La consistenza della collezione ha così permesso di costruire un percorso espositivo che ripercorre una possibile geografia tematica dagli anni venti agli anni quaranta, e la coerenza visiva che ne risulta costituisce la conferma di una collezione consapevolmente orientata, pur nei limiti imposti ad una promozione particolare come quella rappresentata da un istituto bancario. La presenza di un nucleo cospicuo di opere su carta molte delle quali in stretta connessione con le pitture avvalora questa ipotesi e testimonia un ulteriore collegamento con le tendenze degli studi specialistici, risalgono proprio agli anni Ottanta gli interessi per il disegno del Novecento cui restituisce una dignità pari a quella di cui questa tecnica godeva per l’arte di epoca moderna. Spiccano in questa sezione una serie di tempere di Severini ed un gruppo di studi ad acquerello per costumi teatrali di Giorgio De Chirico.

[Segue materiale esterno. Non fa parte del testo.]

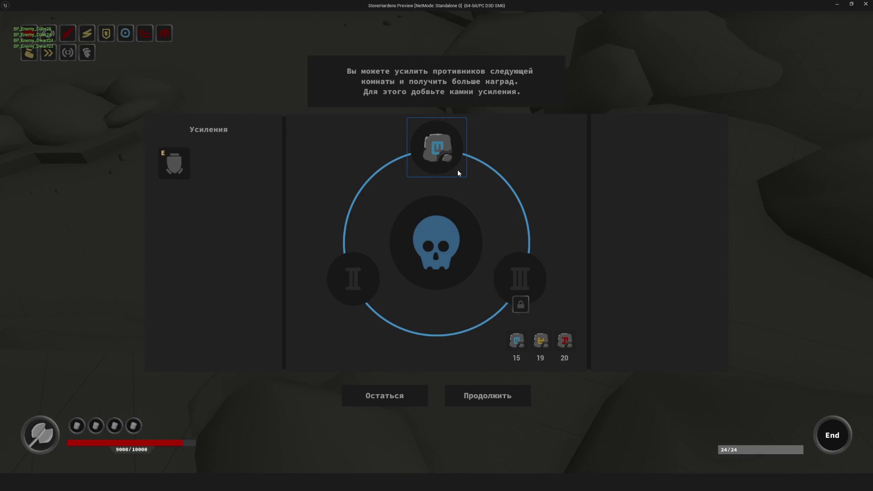
left_click(506, 402)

Il percorso della mostra termina con un gruppo di opere mantovane che si apre con “Mantova di Notte” (1900) di Vindizio Nodari Pesenti, un dipinto poco noto ma esemplare per l’attenzione all’iconografia contemporanea e la tecnica aggiornata sui linguaggi post impressionisti. La sezione ad eccezione di questo olio su tela è dedicato alle opere di proprietà della Fondazione Banca Agricola Mantovana da sempre attenta all’acquisto e alla valorizzazione di artisti mantovani del Novecento o comunque attivi nel territorio. Tra le opere più significative della raccolta “Il Ritratto della Moglie che Allatta la Figlia”(1929) di Ugo Celada da Virgilio e “La Merenda ai Contadini”(1939) di Archimede Bresciani da Gazoldo opere allineate alle iconografie del Novecento Italiano, “Il Minatore”(1948) di Umberto Maria Baldassari che deve il nome d’arte “BUM” all’inventiva di Marinetti e due sculture “La Ginnasta” di Vindizo Nodari Presenti e “L’attesa” di Giuseppe Gorni che documenta nell’artista la ripresa della scultura al ritorno della seconda guerra mondiale.
Inoltre la mostra sarà accompagnata dal catalogo in cui compariranno le opere nella stessa sequenza del percorso espositivo raggruppate tematicamente, ed introdotte da testi che guideranno la lettura per il pubblico.